What the narrowing digital divide means for marketers


By Lee Vann / Captura Group 

Good news, the digital divide is closing for Hispanics. The Pew Hispanic Center recently published an encouraging report that indicates that the digital divide is shrinking due in large part to rapid Hispanic mobile adoption and strong usage of social networking sites. For marketers, the report should be another clear indication that it is time to get serious about investing in the U.S. Hispanic digital market.

Hispanic internet, smartphone and social media usage

From the highest level, the report finds that usage of the Internet among U.S. Hispanics jumped a full 14 percentage points between 2009 and 2012. Today, a full 78% of U.S. Hispanics use the Internet compared to 87% of non-Hispanic whites. When it comes to smartphone and social media usage, Hispanics are actually ahead of non-Hispanic whites. Today, 49% of Hispanic adults own a smartphone vs. 46% of non-Hispanics whites. What’s more, Hispanics’ are more active on their mobile devices with 76% of them accessing the Internet via mobile vs. 60% of non-Hispanic whites. In terms of social media usage, 68% of Hispanics use social networking sites vs. 66% of non-Hispanic whites.
Decomposing what’s behind closing digital divide

The Pew report does a wonderful job digging deeper into the digital divide by analyzing technology usage patterns within Hispanic sub-segments. Not surprisingly, technology usage is highest among those Hispanics that are young, affluent, educated, native-born and English-dominant. However, growth rates are highest among foreign-born and Spanish dominant Hispanics, who tend to be older, less affluent and less educated signaling and opportunity for marketers.

Internet usage among foreign-born and Spanish dominant Hispanics jumped 18 percentage points and 27 percentage points respectively from 2009 – 2012. During this period, Internet usage growth among U.S. born and English dominant Hispanics came in at only 5 percentage and 2 percentage points respectively.

From a mobile and social perspective 61% of native-born U.S. Hispanics have a smartphone and 73% use social networking sites. Contrast this with 40% of native-born U.S. Hispanics who have smartphones and 63% who use social networking sites. Although Pew does not report on mobile and social adoption growth rates by Hispanic sub-segment, my assumption is that the growth is coming from the foreign-born segment similar to what we are seeing with overall Internet usage.
How can marketers capitalize on the closing digital divide?

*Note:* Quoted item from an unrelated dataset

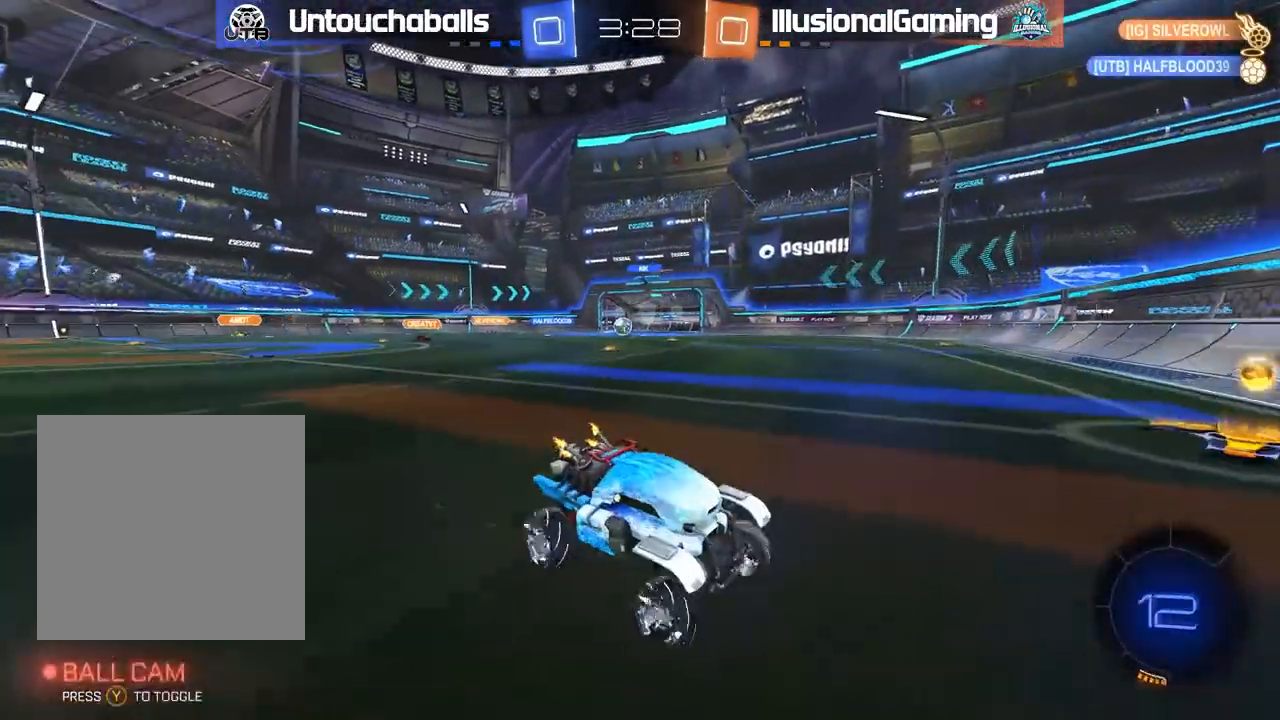
{"buttons": ["R2"], "left_stick": "left", "events": [[50, "L1", "down"], [317, "L1", "up"]]}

Simply put, this report provides more compelling data for marketers to invest in the Hispanic digital space. Pew sums this point up well, “Latinos own smartphones, go online from a mobile device and use social networking sites at similar—and sometimes higher—rates than do other groups of Americans.” The data also provides valuable insights into Hispanic technology usage patterns that can help prioritize Hispanic digital investments towards mobile and social tactics.

However, some marketers may look at technology adoption by native-born Hispanics vs. foreign-born Hispanics and conclude that general market digital investments are sufficient to reach Hispanics.

I disagree.

As I discussed in my last post, there are several compelling reasons marketers should focus on foreign-born Hispanics. This report provides yet another, technology adoption is growing fastest among foreign-born Hispanics making them a ripe target for marketers.


Categories: NGL News

2 replies

  1. In the sentence “Contrast this with 40% of native-born U.S. Hispanics who have smartphones and 63% who use social networking sites.” Did you mean to say foreign born?

  2. Nice post Lee. Interesting stats regarding the need for marketers to focus on foreign-born Hispanic consumers. At YaSabe we see similar technology adoption statistics for U.S. Hispanics coming to our site – about half are foreign born and half are US born. Whether it’s a U.S. Hispanic consumer or a foreign-born Hispanic consumer, we’re finding that the key to successful marketing lies in a bilingual strategy that hits both Spanish Speakers and English speakers looking for culturally relevant content. Culturally relevant can vary depending on acculturation and interest area – but we’re finding some common areas too. And clearly both markets are very important to businesses looking to capture this valuable customer segment.